Deep — senior internals

Raft phases: Leader election — nodes start as followers; if no heartbeat received within election timeout, a follower becomes a candidate and requests votes. The candidate with the most up-to-date log (highest term + log index) wins. Log replication — leader receives client writes, appends to its log, sends AppendEntries RPCs to followers, commits when a majority acknowledges, then responds to client. Log safety — a leader can only commit entries from its current term; this prevents the 'ghost entry' problem. Raft's key insight: leader-based with strong leader invariants makes reasoning tractable. Multi-Paxos optimizes classic Paxos for repeated consensus by maintaining a stable leader.
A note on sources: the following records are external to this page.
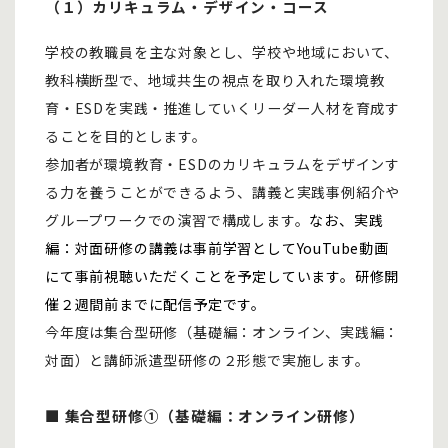
（１）カリキュラム・デザイン・コース
学校の教職員を主な対象とし、学校や地域において、
教科横断型で、地域共生の視点を取り入れた環境教
育・ESDを実践・推進していくリーダー人材を育成す
ることを目的とします。
参加者が環境教育・ESDのカリキュラムをデザインす
る力を養うことができるよう、講義と実践事例紹介や
グループワークでの演習で構成します。
なお、実践
編：対面研修の講義は事前学習としてYouTube動画
にて事前視聴いただくことを予定しています。研修開
催２週間前までに配信予定です。
今年度は集合型研修（基礎編：オンライン、実践編：
対面）と講師派遣型研修の２形態で実施します。
■ 集合型研修①（基礎編：オンライン研修）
In practice, latency of consensus is 1 RTT (leader to quorum) — this is the unavoidable cost of strong consistency. Geo-distributed consensus requires crossing regional network RTTs (50–200ms), making it unsuitable for low-latency write paths.

🎤Interview-ready answer

For distributed coordination (leader election, distributed locks, configuration management), I'd use etcd — it's battle-tested Raft and already in every Kubernetes cluster. For data stores requiring strong consistency, I'd use CockroachDB or Spanner rather than implementing Raft myself. The key design question is: can I afford the latency cost of consensus on my write path? For a payment service where consistency is non-negotiable, yes. For a user-facing write path where latency matters, I'd push consistency off the critical path using async reconciliation.

Common trap

Thinking consensus is free in terms of latency. Every consensus round requires responses from a quorum of N/2+1 nodes — that's at minimum 1 network round trip to the slowest quorum member. In a 3-AZ setup, that's at minimum 1ms intra-region latency on every write. For cross-region consensus, latency is 50–200ms. Design your hot path to avoid consensus or use pre-leasing techniques.